# Looking for homes for homer babies near MN



## scubaklook (Jun 17, 2006)

We have 2 homing pigeons that we purchased last year. We started with 4 but 2 never came back after thier morning exercise one time. Well we thought the 2 we had were both males, but then they started building a nest so we gave them a bowl to build in and now we have 2 baby pigeons. I need to find a home for these guys because I dont have a real big loft and dont have any room to build a bigger one. The loft is 4x4x6 with a very small aviary attached. 

Anyway I am in Minneapolis MN area and would be willing to drive some to meet the right home. Also could someone tell me how old these babies are? How old should they be before going to a new home? I thought another few months, but then I remebered with homers they should go asap so they take to the new loft.
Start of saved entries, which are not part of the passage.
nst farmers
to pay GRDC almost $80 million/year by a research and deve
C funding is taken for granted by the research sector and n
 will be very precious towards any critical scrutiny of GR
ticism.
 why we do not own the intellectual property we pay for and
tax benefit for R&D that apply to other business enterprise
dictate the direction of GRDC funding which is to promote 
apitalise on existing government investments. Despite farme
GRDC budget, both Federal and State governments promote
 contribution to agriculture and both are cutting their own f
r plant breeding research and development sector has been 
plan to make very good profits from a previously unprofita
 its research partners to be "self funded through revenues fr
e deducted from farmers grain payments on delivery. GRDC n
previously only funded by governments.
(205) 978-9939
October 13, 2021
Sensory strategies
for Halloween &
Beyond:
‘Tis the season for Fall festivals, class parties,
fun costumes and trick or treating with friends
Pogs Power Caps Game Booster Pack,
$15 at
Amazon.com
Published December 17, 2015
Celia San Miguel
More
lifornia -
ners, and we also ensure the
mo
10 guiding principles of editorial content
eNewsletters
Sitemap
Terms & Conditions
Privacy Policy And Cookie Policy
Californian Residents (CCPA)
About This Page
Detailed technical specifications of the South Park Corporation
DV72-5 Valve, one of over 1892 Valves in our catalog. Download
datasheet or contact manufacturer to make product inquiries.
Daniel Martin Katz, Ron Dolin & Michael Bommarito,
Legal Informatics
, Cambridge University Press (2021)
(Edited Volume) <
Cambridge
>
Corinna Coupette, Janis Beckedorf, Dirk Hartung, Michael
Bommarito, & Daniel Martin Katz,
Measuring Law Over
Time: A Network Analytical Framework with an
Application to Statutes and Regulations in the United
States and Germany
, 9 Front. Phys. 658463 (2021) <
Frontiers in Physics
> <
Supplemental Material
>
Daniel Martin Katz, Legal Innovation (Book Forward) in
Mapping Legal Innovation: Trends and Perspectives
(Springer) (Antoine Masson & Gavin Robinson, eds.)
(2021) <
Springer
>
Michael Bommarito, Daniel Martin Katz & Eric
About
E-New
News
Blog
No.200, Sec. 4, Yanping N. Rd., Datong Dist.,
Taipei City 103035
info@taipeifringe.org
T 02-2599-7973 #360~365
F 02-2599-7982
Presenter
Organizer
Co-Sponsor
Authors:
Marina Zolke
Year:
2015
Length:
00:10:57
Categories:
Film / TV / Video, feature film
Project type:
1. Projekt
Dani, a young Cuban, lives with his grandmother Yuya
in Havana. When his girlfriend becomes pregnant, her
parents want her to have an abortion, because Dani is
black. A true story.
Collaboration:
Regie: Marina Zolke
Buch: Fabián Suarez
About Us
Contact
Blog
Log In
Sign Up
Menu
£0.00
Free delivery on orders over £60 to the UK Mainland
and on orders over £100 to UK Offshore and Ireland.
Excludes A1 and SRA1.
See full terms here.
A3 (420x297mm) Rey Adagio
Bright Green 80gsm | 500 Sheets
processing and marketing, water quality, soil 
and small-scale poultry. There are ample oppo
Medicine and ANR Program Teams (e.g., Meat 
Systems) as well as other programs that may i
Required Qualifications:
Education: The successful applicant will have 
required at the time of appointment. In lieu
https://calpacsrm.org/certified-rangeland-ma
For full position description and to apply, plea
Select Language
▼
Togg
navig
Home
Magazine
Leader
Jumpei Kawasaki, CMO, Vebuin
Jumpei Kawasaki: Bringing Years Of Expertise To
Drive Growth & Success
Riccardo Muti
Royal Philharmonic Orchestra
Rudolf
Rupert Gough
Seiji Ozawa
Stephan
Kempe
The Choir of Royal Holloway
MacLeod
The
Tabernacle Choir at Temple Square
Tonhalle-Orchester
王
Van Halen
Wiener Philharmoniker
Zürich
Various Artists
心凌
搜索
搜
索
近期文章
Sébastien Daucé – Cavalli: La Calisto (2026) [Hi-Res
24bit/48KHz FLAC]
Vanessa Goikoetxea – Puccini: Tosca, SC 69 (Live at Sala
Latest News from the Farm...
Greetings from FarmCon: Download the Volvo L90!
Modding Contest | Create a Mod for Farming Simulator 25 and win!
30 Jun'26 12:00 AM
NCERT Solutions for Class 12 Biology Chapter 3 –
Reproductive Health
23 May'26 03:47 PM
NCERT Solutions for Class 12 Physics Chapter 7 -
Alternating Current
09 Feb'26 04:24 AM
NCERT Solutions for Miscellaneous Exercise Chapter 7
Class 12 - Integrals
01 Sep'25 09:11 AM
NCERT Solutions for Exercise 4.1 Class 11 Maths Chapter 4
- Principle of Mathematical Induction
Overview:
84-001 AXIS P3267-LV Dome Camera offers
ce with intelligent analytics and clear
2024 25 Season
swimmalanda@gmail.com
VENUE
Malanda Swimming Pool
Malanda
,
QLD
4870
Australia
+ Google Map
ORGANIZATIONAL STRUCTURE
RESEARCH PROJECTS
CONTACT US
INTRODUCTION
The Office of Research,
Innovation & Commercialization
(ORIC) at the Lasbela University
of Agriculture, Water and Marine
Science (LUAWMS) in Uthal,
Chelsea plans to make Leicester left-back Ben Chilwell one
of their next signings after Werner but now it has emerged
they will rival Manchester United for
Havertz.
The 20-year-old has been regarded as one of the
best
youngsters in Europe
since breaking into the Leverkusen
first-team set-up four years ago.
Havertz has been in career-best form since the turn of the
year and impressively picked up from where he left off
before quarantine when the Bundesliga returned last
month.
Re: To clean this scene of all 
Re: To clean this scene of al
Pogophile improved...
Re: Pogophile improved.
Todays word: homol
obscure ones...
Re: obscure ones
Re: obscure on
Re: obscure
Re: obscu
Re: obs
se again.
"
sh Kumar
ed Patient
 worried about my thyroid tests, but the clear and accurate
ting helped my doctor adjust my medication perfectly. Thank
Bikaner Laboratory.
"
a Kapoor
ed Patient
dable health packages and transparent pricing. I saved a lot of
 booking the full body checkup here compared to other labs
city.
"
Thanks I am kind of new at this it was quite a suprise.


----------



## feralpigeon (Feb 14, 2005)

Hi scubaklook,

Here's a link to the day to day developement of pigeons:

http://www.speedpigeon.com/baby_racing_pigeon.htm

This should give you a good idea of how old your babies are.

fp


----------



## sumo82 (Aug 27, 2006)

just wondering, i know its been a couple months since your original post but, if you still have those pigeons for adoption, are you still looking to have someone take them off your hands?


----------